**Your goal:**
Please output exactly the lines from the one containing "i do rtěnek." through the last line of the records, both included.

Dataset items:
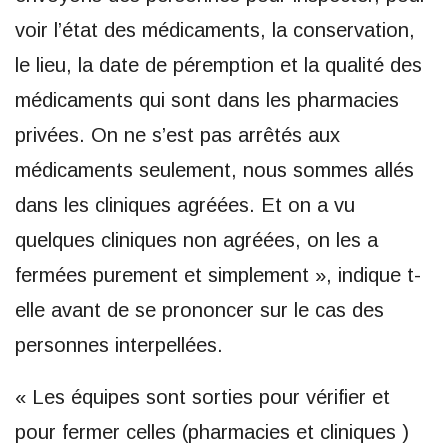
voir l’état des médicaments, la conservation,
le lieu, la date de péremption et la qualité des
médicaments qui sont dans les pharmacies
privées. On ne s’est pas arrêtés aux
médicaments seulement, nous sommes allés
dans les cliniques agréées. Et on a vu
quelques cliniques non agréées, on les a
fermées purement et simplement », indique t-
elle avant de se prononcer sur le cas des
personnes interpellées.
« Les équipes sont sorties pour vérifier et
pour fermer celles (pharmacies et cliniques )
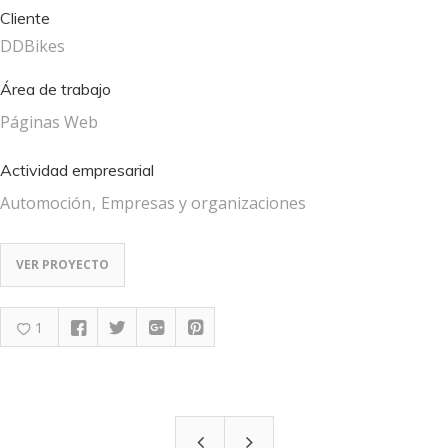
Cliente
DDBikes
Área de trabajo
Páginas Web
Actividad empresarial
Automoción
Empresas y organizaciones
VER PROYECTO
1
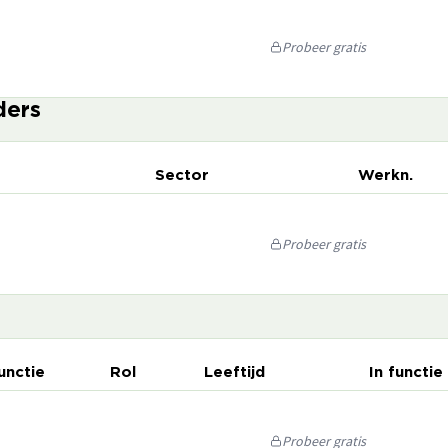
Probeer gratis
ders
Sector
Werkn.
Probeer gratis
unctie
Rol
Leeftijd
In functie
Probeer gratis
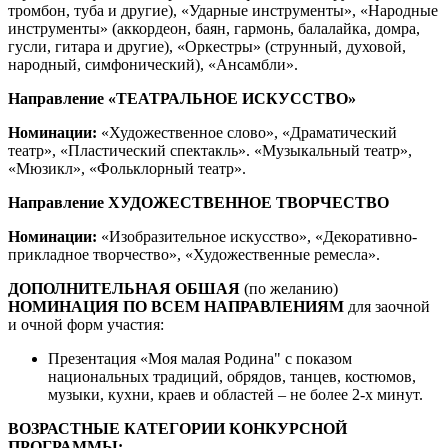
тромбон, туба и другие), «Ударные инструменты», «Народные
инструменты» (аккордеон, баян, гармонь, балалайка, домра,
гусли, гитара и другие), «Оркестры» (струнный, духовой,
народный, симфонический), «Ансамбли».
Направление «ТЕАТРАЛЬНОЕ ИСКУССТВО»
Номинации:
«Художественное слово», «Драматический
театр», «Пластический спектакль». «Музыкальный театр»,
«Мюзикл», «Фольклорный театр».
Направление ХУДОЖЕСТВЕННОЕ ТВОРЧЕСТВО
Номинации:
«Изобразительное искусство», «Декоративно-
прикладное творчество», «Художественные ремесла».
ДОПОЛНИТЕЛЬНАЯ ОБШАЯ
(по желанию)
НОМИНАЦИЯ ПО ВСЕМ НАПРАВЛЕНИЯМ
для заочной
и очной форм участия:
Презентация «Моя малая Родина" с показом
национальных традиций, обрядов, танцев, костюмов,
музыки, кухни, краев и областей – не более 2-х минут.
ВОЗРАСТНЫЕ КАТЕГОРИИ КОНКУРСНОЙ
ПРОГРАММЫ:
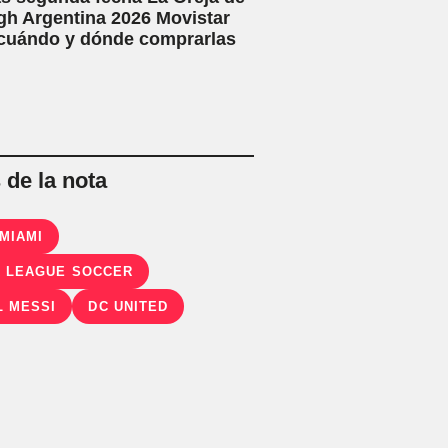
h Argentina 2026 Movistar
 cuándo y dónde comprarlas
de la nota
 MIAMI
 LEAGUE SOCCER
L MESSI
DC UNITED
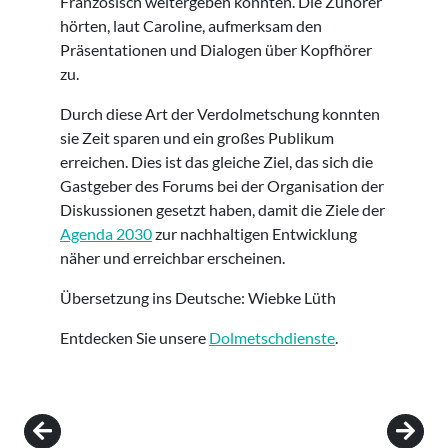
Französisch weitergeben konnten. Die Zuhörer
hörten, laut Caroline, aufmerksam den
Präsentationen und Dialogen über Kopfhörer
zu.
Durch diese Art der Verdolmetschung konnten
sie Zeit sparen und ein großes Publikum
erreichen. Dies ist das gleiche Ziel, das sich die
Gastgeber des Forums bei der Organisation der
Diskussionen gesetzt haben, damit die Ziele der
Agenda 2030
zur nachhaltigen Entwicklung
näher und erreichbar erscheinen.
Übersetzung ins Deutsche: Wiebke Lüth
Entdecken Sie unsere
Dolmetschdienste
.
Post navigation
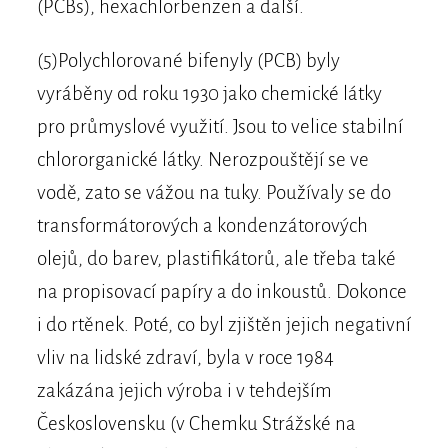
(PCBs), hexachlorbenzen a další.
(5)Polychlorované bifenyly (PCB) byly
vyráběny od roku 1930 jako chemické látky
pro průmyslové využití. Jsou to velice stabilní
chlororganické látky. Nerozpouštějí se ve
vodě, zato se vážou na tuky. Používaly se do
transformátorových a kondenzátorových
olejů, do barev, plastifikátorů, ale třeba také
na propisovací papíry a do inkoustů. Dokonce
i do rtěnek. Poté, co byl zjištěn jejich negativní
vliv na lidské zdraví, byla v roce 1984
zakázána jejich výroba i v tehdejším
Československu (v Chemku Strážské na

**Response to this task:**
i do rtěnek. Poté, co byl zjištěn jejich negativní
vliv na lidské zdraví, byla v roce 1984
zakázána jejich výroba i v tehdejším
Československu (v Chemku Strážské na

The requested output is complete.